● **Assignment**
In the records below, find each line with "Gerber" and copy it.

● **Records to use**
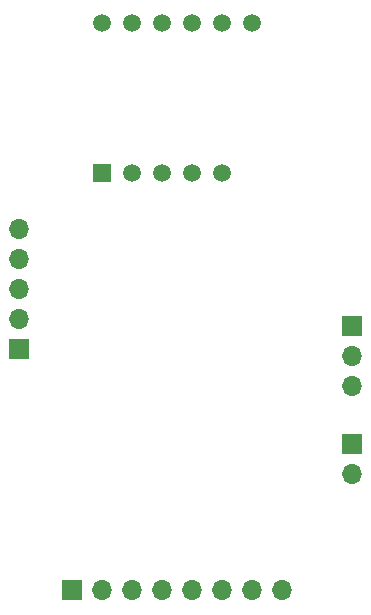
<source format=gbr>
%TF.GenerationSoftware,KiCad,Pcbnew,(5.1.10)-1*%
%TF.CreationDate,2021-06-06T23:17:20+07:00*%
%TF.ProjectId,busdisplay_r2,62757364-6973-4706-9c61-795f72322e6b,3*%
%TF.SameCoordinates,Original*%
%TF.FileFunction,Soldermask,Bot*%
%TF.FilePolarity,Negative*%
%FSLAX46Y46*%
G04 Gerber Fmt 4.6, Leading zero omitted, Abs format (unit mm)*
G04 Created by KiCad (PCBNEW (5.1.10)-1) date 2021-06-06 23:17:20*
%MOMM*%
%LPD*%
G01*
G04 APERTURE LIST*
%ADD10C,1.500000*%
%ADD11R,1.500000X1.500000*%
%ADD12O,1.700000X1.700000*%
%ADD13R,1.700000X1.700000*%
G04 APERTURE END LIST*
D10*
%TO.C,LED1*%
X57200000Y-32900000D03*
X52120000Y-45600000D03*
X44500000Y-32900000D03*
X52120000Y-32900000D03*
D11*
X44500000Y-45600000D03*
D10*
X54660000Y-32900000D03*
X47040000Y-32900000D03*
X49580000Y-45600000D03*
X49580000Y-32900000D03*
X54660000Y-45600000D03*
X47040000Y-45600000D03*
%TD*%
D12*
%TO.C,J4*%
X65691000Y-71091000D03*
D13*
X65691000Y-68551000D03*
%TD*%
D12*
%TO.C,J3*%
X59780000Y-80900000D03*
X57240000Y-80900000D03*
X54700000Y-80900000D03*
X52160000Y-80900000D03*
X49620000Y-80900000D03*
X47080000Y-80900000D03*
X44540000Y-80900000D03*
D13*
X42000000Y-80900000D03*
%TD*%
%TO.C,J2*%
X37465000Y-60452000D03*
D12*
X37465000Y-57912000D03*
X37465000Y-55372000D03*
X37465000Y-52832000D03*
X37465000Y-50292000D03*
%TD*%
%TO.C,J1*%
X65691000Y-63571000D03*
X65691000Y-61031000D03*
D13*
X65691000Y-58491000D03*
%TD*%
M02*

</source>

* * *

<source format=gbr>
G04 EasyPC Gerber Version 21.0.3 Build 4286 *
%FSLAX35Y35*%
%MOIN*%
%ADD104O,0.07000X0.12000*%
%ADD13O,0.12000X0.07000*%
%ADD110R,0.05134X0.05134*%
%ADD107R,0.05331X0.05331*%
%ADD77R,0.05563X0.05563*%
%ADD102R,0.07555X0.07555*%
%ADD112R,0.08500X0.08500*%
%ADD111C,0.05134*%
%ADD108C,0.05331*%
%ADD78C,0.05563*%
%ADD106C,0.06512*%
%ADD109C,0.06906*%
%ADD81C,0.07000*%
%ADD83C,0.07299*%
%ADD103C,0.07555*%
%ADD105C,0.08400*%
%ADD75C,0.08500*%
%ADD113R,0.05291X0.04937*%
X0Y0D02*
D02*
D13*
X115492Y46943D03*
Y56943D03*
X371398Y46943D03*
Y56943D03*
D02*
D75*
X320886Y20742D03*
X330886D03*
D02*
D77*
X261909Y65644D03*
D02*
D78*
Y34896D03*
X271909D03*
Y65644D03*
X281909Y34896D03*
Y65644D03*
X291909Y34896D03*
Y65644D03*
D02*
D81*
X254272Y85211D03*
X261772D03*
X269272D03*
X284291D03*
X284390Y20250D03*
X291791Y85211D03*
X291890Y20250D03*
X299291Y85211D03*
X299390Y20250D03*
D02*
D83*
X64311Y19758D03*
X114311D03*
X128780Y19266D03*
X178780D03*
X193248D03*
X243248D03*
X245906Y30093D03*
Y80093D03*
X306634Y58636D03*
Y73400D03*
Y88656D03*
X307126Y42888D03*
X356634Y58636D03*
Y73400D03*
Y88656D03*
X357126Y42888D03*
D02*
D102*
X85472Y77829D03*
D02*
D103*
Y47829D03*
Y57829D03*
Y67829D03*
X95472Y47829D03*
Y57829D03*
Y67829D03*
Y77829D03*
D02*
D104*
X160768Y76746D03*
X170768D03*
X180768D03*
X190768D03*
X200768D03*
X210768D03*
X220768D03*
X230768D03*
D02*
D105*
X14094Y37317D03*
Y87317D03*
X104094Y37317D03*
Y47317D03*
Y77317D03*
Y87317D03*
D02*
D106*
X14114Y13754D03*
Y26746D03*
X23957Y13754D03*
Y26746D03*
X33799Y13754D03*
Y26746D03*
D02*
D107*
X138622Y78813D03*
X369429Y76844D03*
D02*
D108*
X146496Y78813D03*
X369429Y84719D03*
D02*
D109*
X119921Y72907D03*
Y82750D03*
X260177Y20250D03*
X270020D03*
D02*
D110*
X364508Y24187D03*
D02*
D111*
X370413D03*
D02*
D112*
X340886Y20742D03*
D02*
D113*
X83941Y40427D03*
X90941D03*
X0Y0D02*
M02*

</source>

● **The answer**
G04 Gerber Fmt 4.6, Leading zero omitted, Abs format (unit mm)*
G04 EasyPC Gerber Version 21.0.3 Build 4286 *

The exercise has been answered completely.